Microbial community analysis: Metagenomics
Thanks to recent technological advancements, methods for the elucidation of microbial community structures have shifted from indirect methods, such as DGGE, T-RFLP and DNA microarrays, to direct methods called metagenomics (Rondon et al., 2000; Schmidt et al., 1991). Metagenomics is a study of collective set of genetic materials extracted directly from environmental samples, and does not rely on cultivation or prior knowledge of the microbial communities (Riesenfeld et al., 2004). Thus, it is a powerful tool to unravel environmental genetic diversity without potential biases resulting from culturing or isolation. Metagenomics is also known by other names, such as environmental genomics or community genomics, or microbial ecogenomics (Rastogi and Sani, 2011). The two major interests of metagenomics are which organisms are present and what metabolic processes are possible in the community (Allen and Banfield, 2005). The former is surveyed mainly based on 16S rRNA gene profiling, the prevalent marker gene for identification of prokaryotic species (Weisburg et al., 1991). Metagenomic investigations have been conducted in several environments, ranging from the oceans to soil, the phyllosphere and acid mine drainage, and have provided access to phylogenetic and functional diversity of uncultured micro-organisms (Handelsman, 2004).
Several major technical limitations have long been in existence with respect to metagenomics. PCR was usually used in metagenomics to selectively amplify target genes and then cloned into vectors for sequencing (Lane et al., 1985). This approach could amplify a minute amount of target genes from the bulk DNA to a reasonable quantity for analysis, but this analysis is subject to PCR-inherent bias (Polz and Cavanaugh, 1998) and thus may not reflect actual microbial community structure. By the advances of meta-strategies in biotechnology and bioinformatics, the need for PCR can be avoided by adopting shotgun sequencing into metagenomics (Breitbart et al., 2002; Tyson et al., 2004).
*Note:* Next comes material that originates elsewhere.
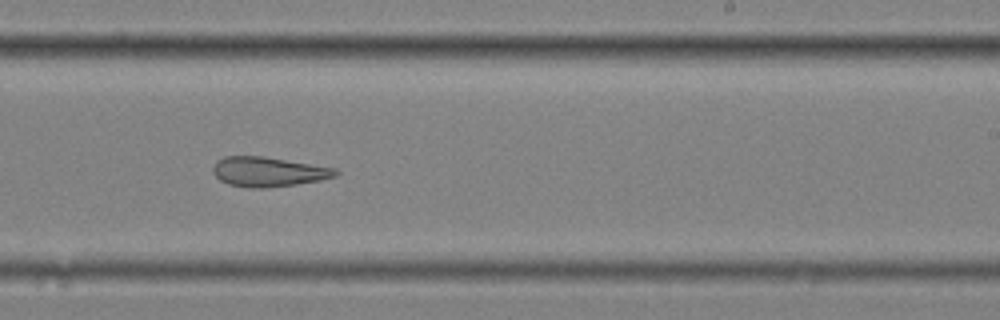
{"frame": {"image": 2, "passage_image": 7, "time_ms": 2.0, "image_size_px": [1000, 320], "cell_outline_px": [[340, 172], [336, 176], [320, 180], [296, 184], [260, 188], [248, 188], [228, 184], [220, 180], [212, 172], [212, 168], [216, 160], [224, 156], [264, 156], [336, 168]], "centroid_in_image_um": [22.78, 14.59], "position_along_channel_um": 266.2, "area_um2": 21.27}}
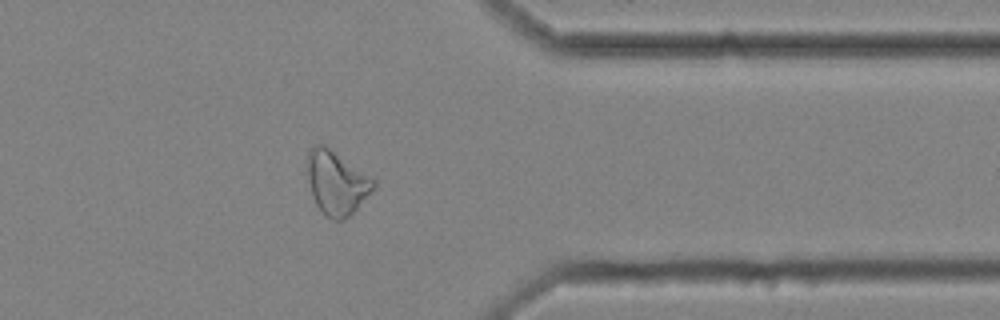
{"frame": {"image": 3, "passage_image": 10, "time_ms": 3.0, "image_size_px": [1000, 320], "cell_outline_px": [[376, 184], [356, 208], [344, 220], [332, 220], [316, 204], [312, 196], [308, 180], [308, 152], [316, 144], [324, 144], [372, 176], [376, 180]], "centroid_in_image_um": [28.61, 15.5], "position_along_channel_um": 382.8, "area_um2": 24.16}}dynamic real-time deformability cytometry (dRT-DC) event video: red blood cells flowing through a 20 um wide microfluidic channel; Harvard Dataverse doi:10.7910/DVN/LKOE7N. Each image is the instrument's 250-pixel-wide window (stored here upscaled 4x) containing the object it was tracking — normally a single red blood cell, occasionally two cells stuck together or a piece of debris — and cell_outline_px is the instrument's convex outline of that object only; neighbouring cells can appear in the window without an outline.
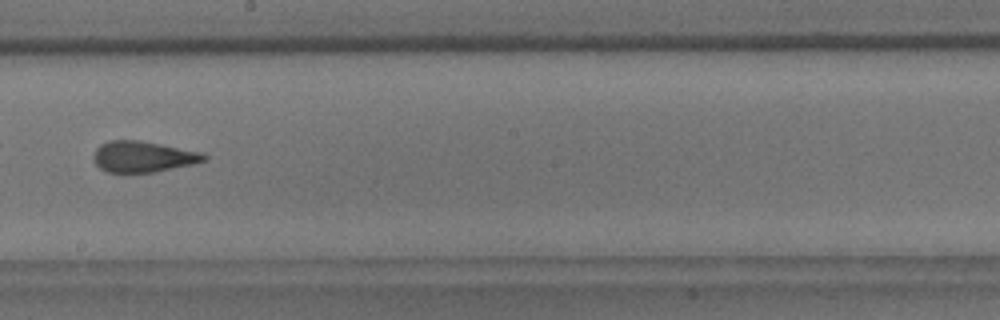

This was feasible by using randomly sheared environmental DNA as it is for insert to be sequences, but still the potential bias imposed by cloning remained as a significant concern in shotgun metagenomics (Handelsman, 2004).
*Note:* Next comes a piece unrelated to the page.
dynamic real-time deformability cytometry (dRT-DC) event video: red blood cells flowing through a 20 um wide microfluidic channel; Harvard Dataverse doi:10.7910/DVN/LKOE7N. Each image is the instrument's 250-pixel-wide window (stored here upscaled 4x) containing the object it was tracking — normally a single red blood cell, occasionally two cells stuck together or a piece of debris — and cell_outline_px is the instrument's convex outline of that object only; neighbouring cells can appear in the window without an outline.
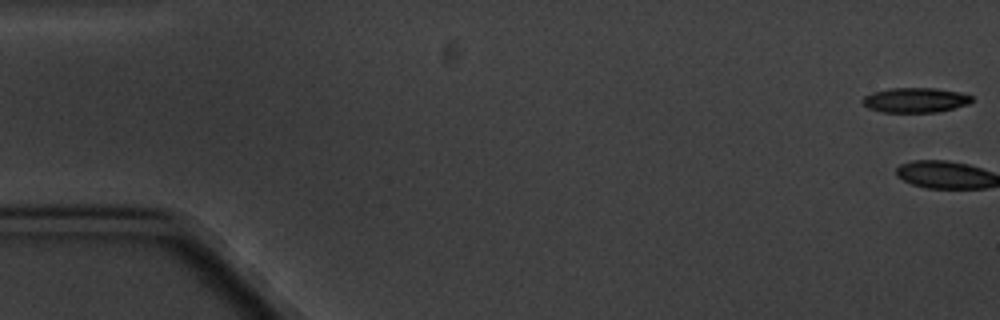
{"species": "common noctule bat (a hibernating species)", "species_latin": "Nyctalus noctula", "temperature_condition": "cold", "stored_images_in_passage": 6, "camera_frame_rate_fps": 3000, "um_per_image_px": 0.085, "animal": {"sex": "male", "body_mass_g": 20.1, "forearm_length_mm": 53.5}, "frame": {"image": 1, "passage_image": 1, "time_ms": 0.0, "image_size_px": [1000, 320], "cell_outline_px": [[972, 100], [968, 104], [940, 112], [880, 112], [868, 108], [860, 100], [864, 96], [872, 92], [892, 88], [936, 88], [956, 92], [972, 96]], "centroid_in_image_um": [77.76, 8.51], "position_along_channel_um": 7.2, "area_um2": 15.78}}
As described above, NGS methods such as Roche 454 pyrosequencing have brought a revolution in metagenomics not only by producing a large amount of data at a low cost, but also by excluding time-consuming and bias-imposing step such as clone library construction.
For the purpose of collecting metagenomics data, DNA is extracted from an entire microbial community, and a target region flanked by highly conserved primers is amplified by PCR before sequencing. This generates a mixture of amplicons, in which every read stems from a homologous region, and the sequence variation between the reads reflects the phylogenetic diversity in the community (Quince et al., 2009). Usually, the hypervarialble regions of 16S rRNA gene sequences are used for the target of pyrosequencing. The produced sequences are short (400~500 bp), but provide useful phylogenetic information. For example, investigation on the spatial changes in soil bacterial communities was explored using 88 soil samples and a massive bar-coded pyrosequencing technique (Lauber et al., 2009). The V1 and V2 hypervariable region of
16S rRNA genes was the target of sequencing. The results demonstrated that soil bacterial communities contain a large number of microbial species, implying extreme diversity; at least 1 000 species per soil sample. A large “rare biosphere” represented by an enormous number of low-abundance unique taxa also supports this finding. Such studies highlight the importance of large-scale sequencing techniques in investigating the highly diverse soil microbial communities (Rastogi and Sani, 2011). Now, this kind of microbial metagenomic sequencing data itself have become generally affordable and researchers are flooded by an unprecedented amount of DNA sequence data from various environments (Huber et al., 2007; Jones et al., 2009; Warnecke et al., 2007; Wegley et al., 2007).